KPMG accused of ‘advancing an untruthful defence’ in Silentnight case
David Costley-Wood, the former head of KPMG Manchester restructuring, “advanced an untruthful defence” at a disciplinary hearing into KPMG’s misconduct in the sale of Silentnight, according to the Financial Reporting Council’s (FRC) Independent Disciplinary Tribunal.
Last month, KPMG was fined £12 million for its audits of Silentnight from August 2010 to April 2011.
Yesterday, the FRC today published the report of the Independent Disciplinary Tribunal detailing its findings of misconduct by KPMG in relation to the sale of the firm.
Mr Costley-Wood and KPMG claimed that Silentnight faced a “burning platform” prior to the Debt Sale Agreement.
The Tribunal held that the nature of the defence advanced by Mr Costley-Wood was untruthful in that he did not believe that there was a burning platform throughout the material period.
It added that the “defence put forward by Mr Costley-Wood in relation to the burning platform was a construct invented by him to assist in his defence”.
Last month, the FRC announced that Mr Costley-Wood was been fined £500,000, excluded from membership of the ICAEW for 13 years and precluded from holding an insolvency licence for the same period.
Alongside the £13 million fine, KPMG were“severely reprimanded” and ordered to appoint an independent reviewer to conduct a Root Cause Review. The review will seek to establish why threats to compliance with the fundamental principle of objectivity were not appropriately identified and safeguarded in the period prior to the appointment of office holders in the Silentnight matter.
KPMG sold its insolvency advice business this year to HIG Capital.
The Tribunal’s Report identified serious failures to cooperate with Executive Counsel’s investigation. It found:
- KPMG failed to reveal to Executive Counsel material facts when required, such as the recording of £45,000 of time costs prior to their formal engagement and the ad hoc retainer with Silentnight commencing around 16 August 2010.
- Mr Costley-Wood created a note of a crucial meeting on 16 August 2010 some 13 months after the event, specifically in response to the Pensions Regulator’s investigation. However, neither Mr Costley-Wood nor KPMG drew to the attention of either the Pensions Regulator or the Executive Counsel that the note was produced over a year after the meeting in question.
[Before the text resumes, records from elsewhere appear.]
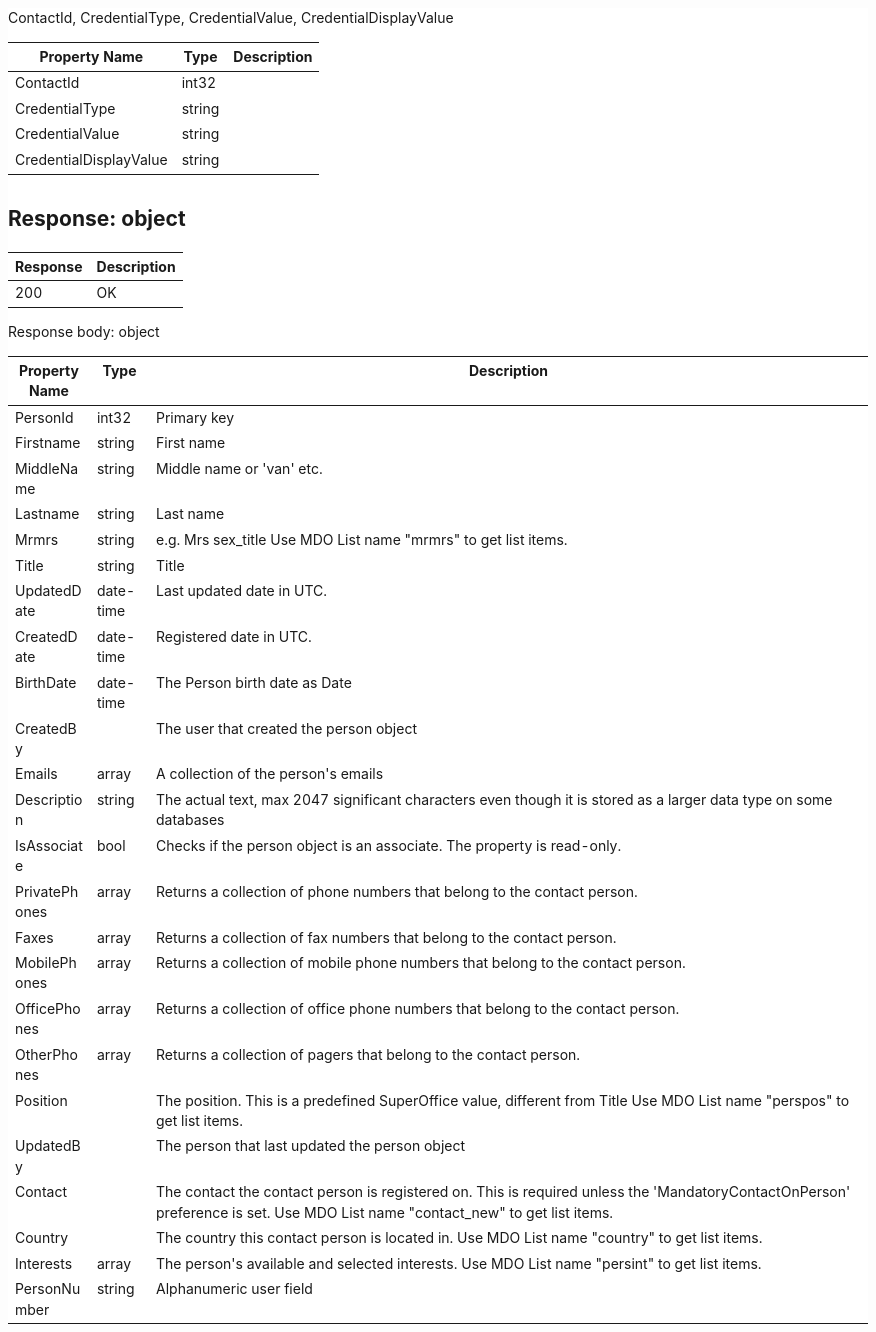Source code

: ContactId, CredentialType, CredentialValue, CredentialDisplayValue 

| Property Name | Type |  Description |
|----------------|------|--------------|
| ContactId | int32 |  |
| CredentialType | string |  |
| CredentialValue | string |  |
| CredentialDisplayValue | string |  |


## Response: object



| Response | Description |
|----------------|-------------|
| 200 | OK |

Response body: object

| Property Name | Type |  Description |
|----------------|------|--------------|
| PersonId | int32 | Primary key |
| Firstname | string | First name |
| MiddleName | string | Middle name or 'van' etc. |
| Lastname | string | Last name |
| Mrmrs | string | e.g. Mrs   sex_title  <para>Use MDO List name "mrmrs" to get list items.</para> |
| Title | string | Title |
| UpdatedDate | date-time | Last updated date  in UTC. |
| CreatedDate | date-time | Registered date  in UTC. |
| BirthDate | date-time | The Person birth date as Date |
| CreatedBy |  | The user that created the person object |
| Emails | array | A collection of the person's emails |
| Description | string | The actual text, max 2047 significant characters even though it is stored as a larger data type on some databases |
| IsAssociate | bool | Checks if the person object is an associate. The property is read-only. |
| PrivatePhones | array | Returns a collection of phone numbers that belong to the contact person. |
| Faxes | array | Returns a collection of fax numbers that belong to the contact person. |
| MobilePhones | array | Returns a collection of mobile phone numbers that belong to the contact person. |
| OfficePhones | array | Returns a collection of office phone numbers that belong to the contact person. |
| OtherPhones | array | Returns a collection of pagers that belong to the contact person. |
| Position |  | The position. This is a predefined SuperOffice value, different from Title  <para>Use MDO List name "perspos" to get list items.</para> |
| UpdatedBy |  | The person that last updated the person object |
| Contact |  | The contact the contact person is registered on. This is required unless the 'MandatoryContactOnPerson' preference is set.  <para>Use MDO List name "contact_new" to get list items.</para> |
| Country |  | The country this contact person is located in.  <para>Use MDO List name "country" to get list items.</para> |
| Interests | array | The person's available and selected interests.  <para>Use MDO List name "persint" to get list items.</para> |
| PersonNumber | string | Alphanumeric user field |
- Notices to produce material are a standard part of any investigation. However, KPMG failed to conduct an electronic search of Mr Costley-Wood’s personal emails, despite two specific requests from Executive Counsel. KPMG instead relied on Mr Costley-Wood’s recollection of events over 9 years earlier. This failure meant Executive Counsel may have lost the opportunity to follow up lines of enquiry because in the intervening period, Mr Costley-Wood’s personal emails which had not been copied to the KPMG email server would have been deleted.
Elizabeth Barrett, executive counsel, said: “KPMG and Mr Costley-Wood compounded their serious Misconduct by advancing a defence to proceedings which was partly untruthful and by failing to cooperate with the investigation. This ruling contains important learnings for Members and Member Firms, both in relation to the original Misconduct and in relation to the conduct expected once an investigation has been commenced.”
Jon Holt, chief executive of KPMG UK, told The Times that the tribunal’s report made for “difficult reading”. He added: “We accept the findings of the tribunal and we regret that the professional standards we expect of our partners were not met in this case and that it has taken over a decade to reach this point.” Costley-Wood’s lawyers declined to comment.